Votre objectif
Mettez à jour les lignes du matériel qui partent de son début et s'arrêtent à la ligne contenant « would be exciting », celle-ci comprise, en remplaçant « gear » par « equipment » sans rien modifier d'autre.

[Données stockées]
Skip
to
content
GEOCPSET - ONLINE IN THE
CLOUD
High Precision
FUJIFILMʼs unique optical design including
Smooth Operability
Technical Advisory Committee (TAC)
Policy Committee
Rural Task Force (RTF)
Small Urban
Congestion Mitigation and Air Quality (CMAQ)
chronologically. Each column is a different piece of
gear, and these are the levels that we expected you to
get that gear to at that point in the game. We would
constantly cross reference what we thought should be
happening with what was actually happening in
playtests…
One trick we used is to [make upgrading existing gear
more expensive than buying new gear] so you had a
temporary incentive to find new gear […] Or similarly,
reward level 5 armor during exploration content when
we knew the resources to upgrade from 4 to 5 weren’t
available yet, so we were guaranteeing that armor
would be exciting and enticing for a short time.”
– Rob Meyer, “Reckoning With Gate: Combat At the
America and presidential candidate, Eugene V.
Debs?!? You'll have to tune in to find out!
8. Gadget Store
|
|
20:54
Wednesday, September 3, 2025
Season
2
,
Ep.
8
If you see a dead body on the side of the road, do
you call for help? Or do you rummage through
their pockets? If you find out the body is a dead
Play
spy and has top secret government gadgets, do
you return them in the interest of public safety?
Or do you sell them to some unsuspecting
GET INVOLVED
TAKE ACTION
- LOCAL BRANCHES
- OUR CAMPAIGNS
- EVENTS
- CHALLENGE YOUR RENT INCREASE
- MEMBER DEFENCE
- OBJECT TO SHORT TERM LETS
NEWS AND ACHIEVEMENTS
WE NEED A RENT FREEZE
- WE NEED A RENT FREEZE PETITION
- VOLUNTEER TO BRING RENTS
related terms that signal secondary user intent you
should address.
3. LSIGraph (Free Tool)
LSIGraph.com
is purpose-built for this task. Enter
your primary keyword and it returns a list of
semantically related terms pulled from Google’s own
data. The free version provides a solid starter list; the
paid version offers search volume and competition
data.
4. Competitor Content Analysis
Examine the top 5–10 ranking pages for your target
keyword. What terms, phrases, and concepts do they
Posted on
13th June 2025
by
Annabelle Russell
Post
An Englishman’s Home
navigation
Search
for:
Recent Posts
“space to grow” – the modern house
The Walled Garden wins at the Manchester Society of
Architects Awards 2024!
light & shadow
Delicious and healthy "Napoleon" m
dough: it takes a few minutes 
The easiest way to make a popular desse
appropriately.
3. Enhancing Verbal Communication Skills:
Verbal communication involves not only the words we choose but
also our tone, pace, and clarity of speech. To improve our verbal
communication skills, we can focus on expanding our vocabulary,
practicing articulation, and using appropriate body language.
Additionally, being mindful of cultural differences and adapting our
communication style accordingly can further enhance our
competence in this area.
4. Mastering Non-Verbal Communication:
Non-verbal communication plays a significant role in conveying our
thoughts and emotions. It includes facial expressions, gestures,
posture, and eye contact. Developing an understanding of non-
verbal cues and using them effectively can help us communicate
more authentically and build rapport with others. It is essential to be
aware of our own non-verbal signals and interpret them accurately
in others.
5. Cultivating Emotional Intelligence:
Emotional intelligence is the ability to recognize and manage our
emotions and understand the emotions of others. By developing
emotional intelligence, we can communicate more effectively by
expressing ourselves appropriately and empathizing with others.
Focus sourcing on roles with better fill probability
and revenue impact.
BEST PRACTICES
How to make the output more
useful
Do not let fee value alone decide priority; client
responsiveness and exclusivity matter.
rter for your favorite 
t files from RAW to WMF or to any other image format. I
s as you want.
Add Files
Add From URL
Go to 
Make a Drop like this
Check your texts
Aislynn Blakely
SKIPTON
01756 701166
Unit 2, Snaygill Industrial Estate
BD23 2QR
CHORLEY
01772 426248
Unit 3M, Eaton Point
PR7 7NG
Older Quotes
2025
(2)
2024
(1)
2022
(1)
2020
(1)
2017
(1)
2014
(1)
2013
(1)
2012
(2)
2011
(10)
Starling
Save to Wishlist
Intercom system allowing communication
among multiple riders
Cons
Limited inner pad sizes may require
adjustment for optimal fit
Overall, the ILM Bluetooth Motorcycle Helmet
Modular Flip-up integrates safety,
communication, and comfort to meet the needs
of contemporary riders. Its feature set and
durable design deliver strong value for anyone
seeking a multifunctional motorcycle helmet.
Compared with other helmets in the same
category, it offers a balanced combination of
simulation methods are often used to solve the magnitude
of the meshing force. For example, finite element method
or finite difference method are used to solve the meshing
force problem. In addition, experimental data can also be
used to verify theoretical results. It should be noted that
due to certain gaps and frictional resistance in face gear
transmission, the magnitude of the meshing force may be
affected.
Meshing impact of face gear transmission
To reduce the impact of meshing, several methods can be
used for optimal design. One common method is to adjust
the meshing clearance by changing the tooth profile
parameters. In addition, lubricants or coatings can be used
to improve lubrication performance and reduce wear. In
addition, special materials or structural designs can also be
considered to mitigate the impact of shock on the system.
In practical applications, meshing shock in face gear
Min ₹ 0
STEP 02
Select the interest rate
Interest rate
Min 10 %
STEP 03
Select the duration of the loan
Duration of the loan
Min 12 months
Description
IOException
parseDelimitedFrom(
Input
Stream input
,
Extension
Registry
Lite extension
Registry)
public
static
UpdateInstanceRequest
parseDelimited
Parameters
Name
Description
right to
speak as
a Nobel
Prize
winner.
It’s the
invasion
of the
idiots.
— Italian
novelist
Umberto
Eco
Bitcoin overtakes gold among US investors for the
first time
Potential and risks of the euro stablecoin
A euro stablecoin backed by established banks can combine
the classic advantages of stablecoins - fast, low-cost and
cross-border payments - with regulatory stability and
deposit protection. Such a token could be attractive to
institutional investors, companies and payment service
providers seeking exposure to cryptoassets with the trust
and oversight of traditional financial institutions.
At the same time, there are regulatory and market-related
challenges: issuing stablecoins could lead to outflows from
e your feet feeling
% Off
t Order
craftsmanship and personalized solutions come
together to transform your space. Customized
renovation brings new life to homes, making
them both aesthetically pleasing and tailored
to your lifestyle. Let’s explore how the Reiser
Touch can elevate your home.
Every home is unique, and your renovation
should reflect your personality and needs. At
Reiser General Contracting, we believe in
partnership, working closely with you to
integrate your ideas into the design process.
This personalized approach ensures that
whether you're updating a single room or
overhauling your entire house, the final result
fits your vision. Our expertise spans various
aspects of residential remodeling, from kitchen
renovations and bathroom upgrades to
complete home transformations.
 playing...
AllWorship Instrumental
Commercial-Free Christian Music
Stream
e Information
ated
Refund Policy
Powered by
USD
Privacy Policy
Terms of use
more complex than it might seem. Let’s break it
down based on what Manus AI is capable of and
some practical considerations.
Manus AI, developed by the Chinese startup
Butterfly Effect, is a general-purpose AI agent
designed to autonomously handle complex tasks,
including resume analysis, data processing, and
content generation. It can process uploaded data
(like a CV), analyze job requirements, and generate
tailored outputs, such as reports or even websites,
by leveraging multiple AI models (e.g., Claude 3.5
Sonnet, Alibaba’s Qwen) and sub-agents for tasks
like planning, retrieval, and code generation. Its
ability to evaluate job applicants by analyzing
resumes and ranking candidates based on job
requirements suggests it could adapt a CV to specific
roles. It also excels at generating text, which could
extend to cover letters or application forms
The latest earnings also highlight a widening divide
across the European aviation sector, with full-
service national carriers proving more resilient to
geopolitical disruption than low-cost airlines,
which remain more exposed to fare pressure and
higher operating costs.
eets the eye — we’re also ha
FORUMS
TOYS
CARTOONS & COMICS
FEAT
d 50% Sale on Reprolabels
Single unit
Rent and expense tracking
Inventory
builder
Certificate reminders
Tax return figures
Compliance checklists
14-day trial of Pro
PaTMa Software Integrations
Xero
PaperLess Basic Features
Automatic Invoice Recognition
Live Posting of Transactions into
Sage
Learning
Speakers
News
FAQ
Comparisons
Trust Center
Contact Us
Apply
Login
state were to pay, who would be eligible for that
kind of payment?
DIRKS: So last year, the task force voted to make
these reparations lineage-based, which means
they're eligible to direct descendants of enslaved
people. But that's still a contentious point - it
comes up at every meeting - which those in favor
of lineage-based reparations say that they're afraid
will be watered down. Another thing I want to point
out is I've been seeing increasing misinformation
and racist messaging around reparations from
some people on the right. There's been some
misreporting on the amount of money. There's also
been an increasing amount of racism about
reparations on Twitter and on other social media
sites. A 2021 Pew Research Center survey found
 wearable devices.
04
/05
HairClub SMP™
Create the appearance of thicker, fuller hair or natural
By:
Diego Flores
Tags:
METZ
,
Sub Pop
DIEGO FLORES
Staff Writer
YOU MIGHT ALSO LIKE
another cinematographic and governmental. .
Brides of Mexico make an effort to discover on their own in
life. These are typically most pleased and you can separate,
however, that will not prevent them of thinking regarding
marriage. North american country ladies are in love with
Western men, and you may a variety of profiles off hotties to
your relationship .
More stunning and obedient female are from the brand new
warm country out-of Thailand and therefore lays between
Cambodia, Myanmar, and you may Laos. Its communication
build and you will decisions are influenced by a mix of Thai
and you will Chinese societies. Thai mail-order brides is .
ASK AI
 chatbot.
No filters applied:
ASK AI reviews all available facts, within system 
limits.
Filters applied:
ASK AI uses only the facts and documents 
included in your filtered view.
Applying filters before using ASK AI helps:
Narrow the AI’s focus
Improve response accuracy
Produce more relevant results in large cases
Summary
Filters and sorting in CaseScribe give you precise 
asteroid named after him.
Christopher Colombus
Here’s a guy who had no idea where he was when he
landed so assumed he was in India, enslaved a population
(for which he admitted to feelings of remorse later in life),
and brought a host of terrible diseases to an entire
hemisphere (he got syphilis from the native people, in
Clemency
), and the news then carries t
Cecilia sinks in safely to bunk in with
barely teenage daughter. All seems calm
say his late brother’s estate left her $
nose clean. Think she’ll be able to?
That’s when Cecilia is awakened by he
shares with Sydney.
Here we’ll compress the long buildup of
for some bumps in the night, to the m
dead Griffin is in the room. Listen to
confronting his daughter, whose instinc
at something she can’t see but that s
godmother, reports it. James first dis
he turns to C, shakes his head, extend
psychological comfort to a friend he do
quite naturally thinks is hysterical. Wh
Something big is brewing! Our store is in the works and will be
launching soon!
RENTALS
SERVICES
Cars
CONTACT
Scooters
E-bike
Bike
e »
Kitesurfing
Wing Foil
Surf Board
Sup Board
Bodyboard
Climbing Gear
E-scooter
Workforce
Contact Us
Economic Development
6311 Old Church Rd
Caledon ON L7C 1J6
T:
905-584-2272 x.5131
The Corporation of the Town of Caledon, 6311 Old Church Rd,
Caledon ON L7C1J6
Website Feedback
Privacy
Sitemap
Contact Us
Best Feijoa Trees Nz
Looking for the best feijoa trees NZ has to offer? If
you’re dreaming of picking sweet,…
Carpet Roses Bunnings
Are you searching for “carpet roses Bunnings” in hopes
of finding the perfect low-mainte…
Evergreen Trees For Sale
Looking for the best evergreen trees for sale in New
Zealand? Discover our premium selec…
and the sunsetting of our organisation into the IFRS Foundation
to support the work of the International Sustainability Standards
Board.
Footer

Exercice corrigé
Skip
to
content
GEOCPSET - ONLINE IN THE
CLOUD
High Precision
FUJIFILMʼs unique optical design including
Smooth Operability
Technical Advisory Committee (TAC)
Policy Committee
Rural Task Force (RTF)
Small Urban
Congestion Mitigation and Air Quality (CMAQ)
chronologically. Each column is a different piece of
equipment, and these are the levels that we expected you to
get that equipment to at that point in the game. We would
constantly cross reference what we thought should be
happening with what was actually happening in
playtests…
One trick we used is to [make upgrading existing equipment
more expensive than buying new equipment] so you had a
temporary incentive to find new equipment […] Or similarly,
reward level 5 armor during exploration content when
we knew the resources to upgrade from 4 to 5 weren’t
available yet, so we were guaranteeing that armor
would be exciting and enticing for a short time.”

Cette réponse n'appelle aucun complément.